Lawrence and several producers discussed these options during the Iowa Forage and Grasslands Conference held in Des Moines recently.
"Not only are there three different options in grain-feeding systems--conventional, natural and organic,--there are also options in grass-feeding systems--natural and organic," he said.
Lawrence said each cattle producer must look at all their options and decide which will be the most profitable for them to be in business, now and in the future.
Retired Winterset, Iowa, veterinarian Ken Henrichsen has found grass-feeding beef works the best for him.
Henrichsen's operation is set up selling bred heifers and grass-finished beef.
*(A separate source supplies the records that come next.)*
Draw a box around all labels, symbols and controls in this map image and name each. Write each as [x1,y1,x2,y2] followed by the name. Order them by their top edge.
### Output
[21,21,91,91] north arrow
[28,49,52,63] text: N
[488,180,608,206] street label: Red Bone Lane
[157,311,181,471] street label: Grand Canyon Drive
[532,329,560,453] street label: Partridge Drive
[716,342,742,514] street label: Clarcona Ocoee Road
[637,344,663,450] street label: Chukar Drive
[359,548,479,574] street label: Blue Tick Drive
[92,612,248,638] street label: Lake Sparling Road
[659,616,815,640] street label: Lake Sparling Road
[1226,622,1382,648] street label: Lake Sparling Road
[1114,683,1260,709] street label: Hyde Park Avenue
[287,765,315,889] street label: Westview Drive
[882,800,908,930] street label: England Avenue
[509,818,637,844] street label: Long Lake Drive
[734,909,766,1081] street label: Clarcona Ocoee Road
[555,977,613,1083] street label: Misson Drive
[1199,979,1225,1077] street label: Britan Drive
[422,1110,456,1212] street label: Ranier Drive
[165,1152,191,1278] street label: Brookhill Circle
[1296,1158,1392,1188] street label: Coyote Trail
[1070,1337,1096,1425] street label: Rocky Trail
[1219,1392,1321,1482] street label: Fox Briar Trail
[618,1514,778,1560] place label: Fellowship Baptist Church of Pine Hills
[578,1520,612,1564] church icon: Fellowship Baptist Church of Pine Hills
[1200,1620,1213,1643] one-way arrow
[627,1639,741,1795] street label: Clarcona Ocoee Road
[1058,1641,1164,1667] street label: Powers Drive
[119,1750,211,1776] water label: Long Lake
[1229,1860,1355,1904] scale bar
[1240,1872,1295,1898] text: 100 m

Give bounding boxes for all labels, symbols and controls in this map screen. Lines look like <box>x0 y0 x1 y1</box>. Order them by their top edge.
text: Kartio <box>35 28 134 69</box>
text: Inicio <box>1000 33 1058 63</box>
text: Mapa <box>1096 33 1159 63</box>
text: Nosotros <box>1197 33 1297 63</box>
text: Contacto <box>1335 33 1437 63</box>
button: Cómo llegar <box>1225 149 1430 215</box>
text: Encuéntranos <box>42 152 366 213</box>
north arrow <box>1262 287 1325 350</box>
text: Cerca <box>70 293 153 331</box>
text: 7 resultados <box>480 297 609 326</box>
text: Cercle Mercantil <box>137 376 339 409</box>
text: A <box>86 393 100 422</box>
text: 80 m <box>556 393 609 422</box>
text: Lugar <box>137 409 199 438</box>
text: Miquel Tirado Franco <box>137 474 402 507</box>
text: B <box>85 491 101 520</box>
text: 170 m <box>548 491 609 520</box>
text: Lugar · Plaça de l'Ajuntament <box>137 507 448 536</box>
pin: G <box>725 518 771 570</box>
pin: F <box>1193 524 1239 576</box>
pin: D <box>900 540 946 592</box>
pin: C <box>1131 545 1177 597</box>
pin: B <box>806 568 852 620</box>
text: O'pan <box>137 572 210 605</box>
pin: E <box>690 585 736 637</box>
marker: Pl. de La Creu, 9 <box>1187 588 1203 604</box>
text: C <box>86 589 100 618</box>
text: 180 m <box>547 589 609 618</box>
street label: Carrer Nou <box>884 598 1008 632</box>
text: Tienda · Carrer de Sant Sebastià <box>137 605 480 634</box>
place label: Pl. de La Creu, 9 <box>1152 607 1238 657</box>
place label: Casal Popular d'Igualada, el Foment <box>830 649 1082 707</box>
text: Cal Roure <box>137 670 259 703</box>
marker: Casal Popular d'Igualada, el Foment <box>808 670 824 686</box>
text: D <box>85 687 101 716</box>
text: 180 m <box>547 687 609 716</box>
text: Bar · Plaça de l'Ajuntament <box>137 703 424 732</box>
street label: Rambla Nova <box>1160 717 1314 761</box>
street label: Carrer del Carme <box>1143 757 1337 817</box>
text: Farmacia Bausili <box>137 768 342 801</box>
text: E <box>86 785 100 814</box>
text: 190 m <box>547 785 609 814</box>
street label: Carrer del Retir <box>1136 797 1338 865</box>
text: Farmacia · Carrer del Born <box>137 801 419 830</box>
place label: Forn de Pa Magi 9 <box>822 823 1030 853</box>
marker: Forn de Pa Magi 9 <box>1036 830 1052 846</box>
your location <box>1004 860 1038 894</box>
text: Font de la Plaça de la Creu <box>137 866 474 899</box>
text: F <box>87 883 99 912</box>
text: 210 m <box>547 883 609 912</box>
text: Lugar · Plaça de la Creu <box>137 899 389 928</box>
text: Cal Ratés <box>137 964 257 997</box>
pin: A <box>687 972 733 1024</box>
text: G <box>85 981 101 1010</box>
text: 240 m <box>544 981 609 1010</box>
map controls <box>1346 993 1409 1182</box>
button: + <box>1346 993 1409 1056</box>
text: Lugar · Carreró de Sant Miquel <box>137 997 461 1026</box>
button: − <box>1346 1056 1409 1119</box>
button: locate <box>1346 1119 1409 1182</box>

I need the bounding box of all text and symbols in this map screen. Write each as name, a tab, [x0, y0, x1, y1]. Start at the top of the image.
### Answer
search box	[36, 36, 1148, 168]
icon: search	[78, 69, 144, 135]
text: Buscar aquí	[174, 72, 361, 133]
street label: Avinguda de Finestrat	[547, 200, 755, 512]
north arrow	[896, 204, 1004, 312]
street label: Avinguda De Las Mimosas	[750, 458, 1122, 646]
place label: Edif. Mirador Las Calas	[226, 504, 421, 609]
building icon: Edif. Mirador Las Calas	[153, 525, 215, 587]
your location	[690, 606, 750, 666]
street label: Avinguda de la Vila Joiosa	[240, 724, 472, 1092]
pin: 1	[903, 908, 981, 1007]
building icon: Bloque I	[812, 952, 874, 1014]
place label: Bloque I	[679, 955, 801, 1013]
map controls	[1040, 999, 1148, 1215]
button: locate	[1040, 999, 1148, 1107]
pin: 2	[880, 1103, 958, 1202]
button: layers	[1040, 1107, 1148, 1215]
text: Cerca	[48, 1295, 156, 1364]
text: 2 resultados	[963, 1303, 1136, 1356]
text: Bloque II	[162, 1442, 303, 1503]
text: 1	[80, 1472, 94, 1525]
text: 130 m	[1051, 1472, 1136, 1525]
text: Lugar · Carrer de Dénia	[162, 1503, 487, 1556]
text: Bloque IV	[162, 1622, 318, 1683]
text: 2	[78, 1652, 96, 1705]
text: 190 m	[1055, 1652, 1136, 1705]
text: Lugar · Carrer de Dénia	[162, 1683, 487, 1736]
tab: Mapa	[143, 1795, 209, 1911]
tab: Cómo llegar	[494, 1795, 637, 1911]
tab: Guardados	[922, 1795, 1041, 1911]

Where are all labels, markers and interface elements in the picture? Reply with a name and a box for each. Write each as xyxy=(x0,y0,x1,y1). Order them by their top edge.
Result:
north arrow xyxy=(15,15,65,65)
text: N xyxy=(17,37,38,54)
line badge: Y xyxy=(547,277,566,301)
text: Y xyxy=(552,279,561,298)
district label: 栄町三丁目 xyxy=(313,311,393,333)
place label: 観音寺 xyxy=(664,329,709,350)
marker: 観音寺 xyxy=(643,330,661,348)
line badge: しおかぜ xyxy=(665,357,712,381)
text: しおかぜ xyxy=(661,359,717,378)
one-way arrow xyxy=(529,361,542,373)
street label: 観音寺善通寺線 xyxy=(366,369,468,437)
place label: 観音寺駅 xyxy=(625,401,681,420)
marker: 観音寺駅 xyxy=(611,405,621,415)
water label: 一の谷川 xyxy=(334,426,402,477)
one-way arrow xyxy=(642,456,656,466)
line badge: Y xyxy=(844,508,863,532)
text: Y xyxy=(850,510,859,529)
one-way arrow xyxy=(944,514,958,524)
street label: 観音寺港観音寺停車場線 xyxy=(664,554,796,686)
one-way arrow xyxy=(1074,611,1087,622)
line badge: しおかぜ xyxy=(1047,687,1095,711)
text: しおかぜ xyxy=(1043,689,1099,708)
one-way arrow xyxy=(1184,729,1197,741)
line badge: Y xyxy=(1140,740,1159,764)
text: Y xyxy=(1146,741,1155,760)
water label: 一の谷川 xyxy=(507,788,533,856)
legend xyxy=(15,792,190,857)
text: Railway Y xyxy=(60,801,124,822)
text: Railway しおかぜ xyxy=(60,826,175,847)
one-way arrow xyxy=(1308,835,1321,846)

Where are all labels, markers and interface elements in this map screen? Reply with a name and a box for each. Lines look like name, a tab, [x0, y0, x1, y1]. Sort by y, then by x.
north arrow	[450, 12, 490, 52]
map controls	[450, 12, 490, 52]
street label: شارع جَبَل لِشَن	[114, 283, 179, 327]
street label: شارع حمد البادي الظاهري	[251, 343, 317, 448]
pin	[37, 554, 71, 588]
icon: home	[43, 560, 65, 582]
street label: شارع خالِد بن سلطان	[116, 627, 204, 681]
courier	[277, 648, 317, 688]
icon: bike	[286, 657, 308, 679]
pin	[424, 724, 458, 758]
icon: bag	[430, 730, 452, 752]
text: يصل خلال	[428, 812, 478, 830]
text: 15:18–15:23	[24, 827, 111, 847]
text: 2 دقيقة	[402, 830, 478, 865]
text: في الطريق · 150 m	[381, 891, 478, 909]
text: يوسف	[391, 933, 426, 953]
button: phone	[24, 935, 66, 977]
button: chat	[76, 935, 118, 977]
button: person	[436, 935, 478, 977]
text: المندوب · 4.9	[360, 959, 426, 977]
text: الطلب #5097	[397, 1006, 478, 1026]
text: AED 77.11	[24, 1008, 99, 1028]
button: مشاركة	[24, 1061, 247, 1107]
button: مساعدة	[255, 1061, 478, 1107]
In March, he purchases 600- to 700-pound heifers from a ranch in South Dakota. These heifers are sorted upon arrival to determine which will be put into the replacement/bred heifer program and which will be fed-out to be marketed as grass-fed beef.
Both groups are put on a rotational grazing system and rotated to fresh grass daily. The heifers also have access to fresh water, corn stalk bales and dry hay bales for extra roughage. They are raised in a natural-beef protocol, without the use of antibiotics or hormones.
The group fed for beef is also supplemented with 0.8 pounds per hundred weight of dry distillers grains and soyhulls in order to push them to the market weight by October.
By then, he wants the heifers to be at their 1,000-pound target weight. The beef is marketed for a premium to local customers.
Henrichsen said he has a lot of repeat customers and others learn about his beef through word of mouth and advertising locally.
"We like to serve a healthy, safe, and quality product--all are in the choice and select grade--to a demanded market and it is processed and packaged just the way the customer wants it," he said. "People who have had our product are willing to pay a premium for it."
He said he can continue to sell these heifers this way because he has continued to manage them in a way to stay profitable.
Grass-fed and grain-fed specialty beef
Atlantic, Iowa, cattle producer Alan Zelmer uses both grass-fed and grain-fed in his management practices.
Zelmer's operation, A to Z Feeders, includes many different segments, which is possible because of the rest of his family, who is also involved in the business. The farm includes 2,000 acres of row crops, 900 acres of pasture, 150 acres of hay, 600 cows and a 1,700-head feedlot, along with a trucking business and a brokerage for distillers products.
"We use a lot of forage to finish our cattle for specialty markets. The feedlot is grain-based and we use distillers products when it is economical to do so," he said.
Zelmer has a special breed of cattle called Wagyu, which produces Kobe beef. Wagyu is a Japanese breed of cattle, which produces very high quality beef.
When production costs rose and the recession affected the market for the higher priced Kobe beef, Zelmer also started feeding cattle for a Natural Angus Beef program, in order to continue to have a market for his cattle.
Zelmer continually makes improvements to his land by participating in erosion control programs, using a rotational grazing system, and using manure from the feedlot as fertilizer on the pasture. He eliminated broadcast spraying to kill weeds and has moved to spot spraying, with success. Frost seeding legumes in pastures has been used successfully, as well.
The cows on the grass-based rotational grazing system are on a five- to seven-day rotation schedule. He also backgrounds calves on grass after they are pasture weaned, which has decreased problems with sickness and made weaning go more smoothly and quickly.
While Zelmer has both grass-based and grain-based systems, he has found a market for animals stemming from both kinds of systems.